TANGGUNG JAWAB PELAKU USAHA KECIL JASA CUCI PAKAIAN (LAUNDRY) (STUDI DI KECAMATAN SAMARINDA ULU)
ABSTRACT: Usaha kecil menengah
(UKM) memegang peranan yang sangat besar dalam memajukan perekonomian
Indonesia. Selain sebagai salah satu alternatif lapangan kerja baru, Usaha
kecil menegah (UKM) juga berperan dalam mendorong laju pertumbuhan ekonomi
pasca krisis moneter tahun 1997 di saat perusahaan-perusahaan besar mengalami
kesulitan dalam mengembangkan usahanya sehingga dengan berkembanganya Usaha
kecil menengah sangat meningkat sehingga muncul usaha-usaha kecil seperti Usaha
kecil laundry yang di buat tanpa pelaku usaha mengetahui tanggung jawabnya dalam
pelaksanaannya perlu di lihat apakah pelaku usaha laundry di wilayah Kecamatan
Samarinda Ulu, Samarinda telah memberikan tanggung jawabnya sesuai dengan
Undang-undang Nomor 8 Tahun 1999 tentang Perlindungan Konsumen.

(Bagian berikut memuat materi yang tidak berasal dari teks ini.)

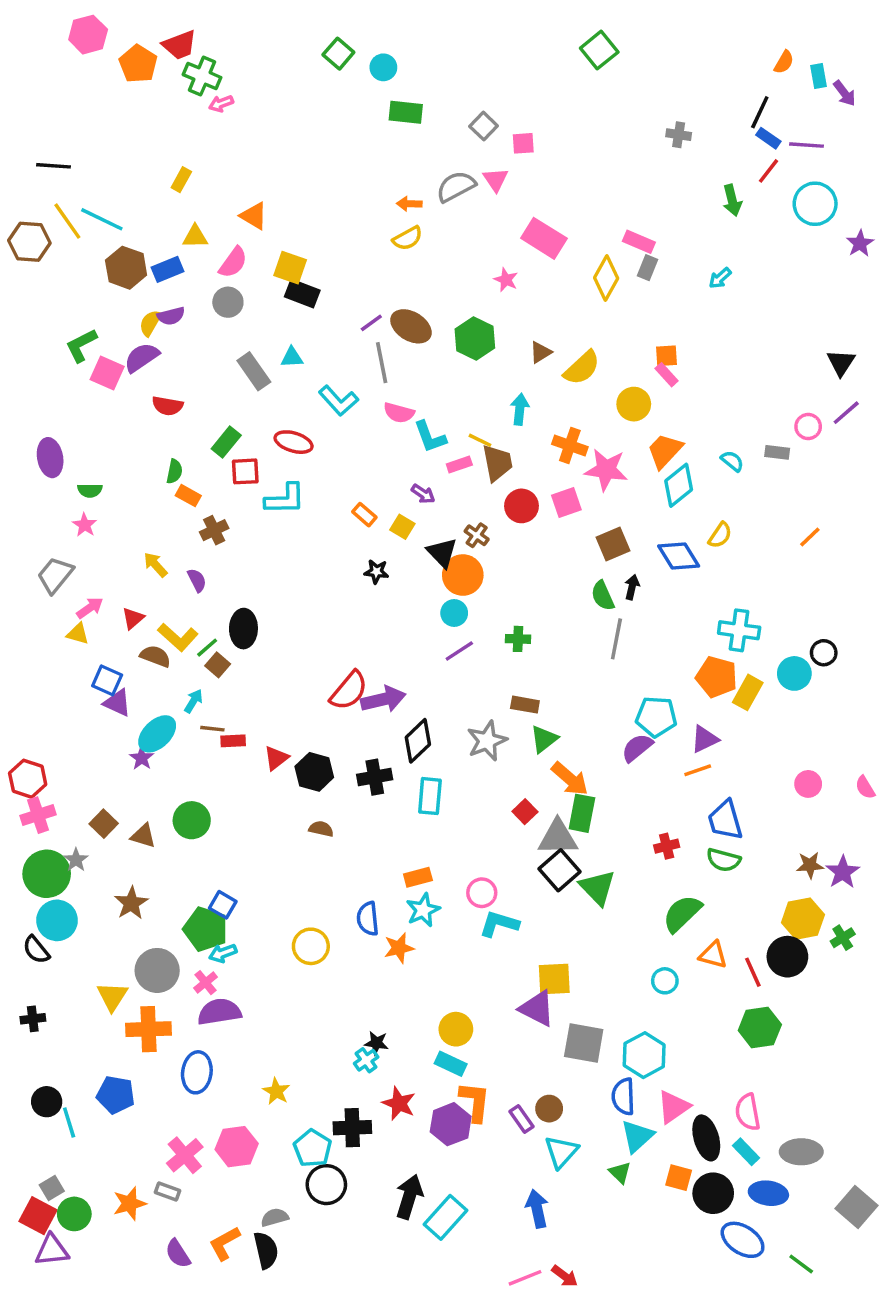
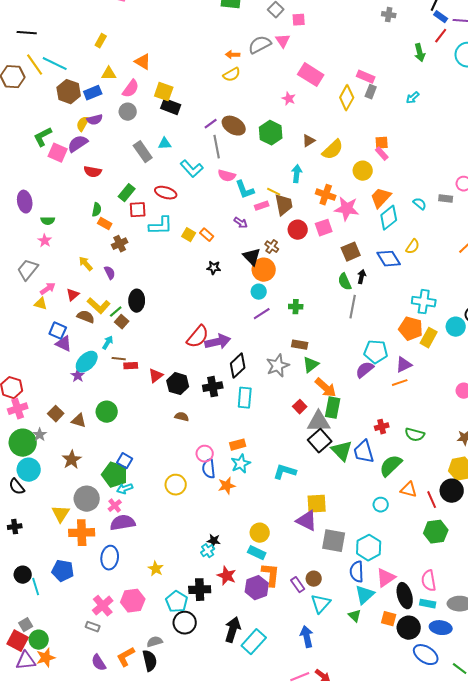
yellow square: (402, 527) -> (189, 235), moved
blue trapezoid: (725, 820) -> (364, 452), moved
pink circle: (482, 893) -> (205, 454), moved
cyan rectangle: (746, 1152) -> (428, 604), turned -35
orange star: (130, 1204) -> (46, 658), moved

Permasalahan
yang diteliti yaitu tentang Tanggung Jawab Pelaku Usaha Kecil Laundry Terhadap
Konsumennya Sesuai dengan Undang-undang Nomor 8 Tahun 1999 tentang Perlindungan
Konsumen di wilayah kecamatan Samarinda Ulu dan penyelesaian hukum terhadap
tanggung jawab pelaku usaha kecil laundry terhadap kerugian konsumen di wilayah
kecamatan Samarinda Ulu, Samarinda. Dalam menjalankan usahanya pemilik usaha
meliliki tanggung jawab, tanggung jawab tersebut ada di dalam Undang-undang
Nomor 8 tahun 1999 tentang Perlindungan Konsumen, dari hasil penelitian yang di
lakukan di Kecamatan Samarinda Ulu di dapatkan hasil bahwa setiap pelaku usaha
yang ada di kecamatan Samarinda Ulu sudah melakukan tanggung jawabnya tetapi
tanggung jawab tersebut tidak sesuai dengan pasal 19 ayat (2) Undang-undang
Nomor 8 tahun 1999 tentang Perlindungan Konsumen, yang dimana dalam pasal
tersebut menjelaskan tentang tanggung jawab seperti ganti rugi harus sesuai
dengan nilai kerugian yang di derita konsumen. Penyelesaian hukum yang paling
banyak di gunakan oleh pelaku usaha laundry dan Konsumen pengguna jasa usaha
laundry di Kecamatan Samarinda Ulu yaitu dengan menggunakan jalur musyawarah,
hal ini di karenakan penyelesaian hukum menggunakan jalur musyawarah lebih
efisien, praktis, dan yang terutama tidak terlalu menggunakan dana yang banyak
dalam penyelesaianya sehingga penyelesaian hukum dengan cara musyawarah sangat
banyak di gunakan oleh pelaku usaha laundry.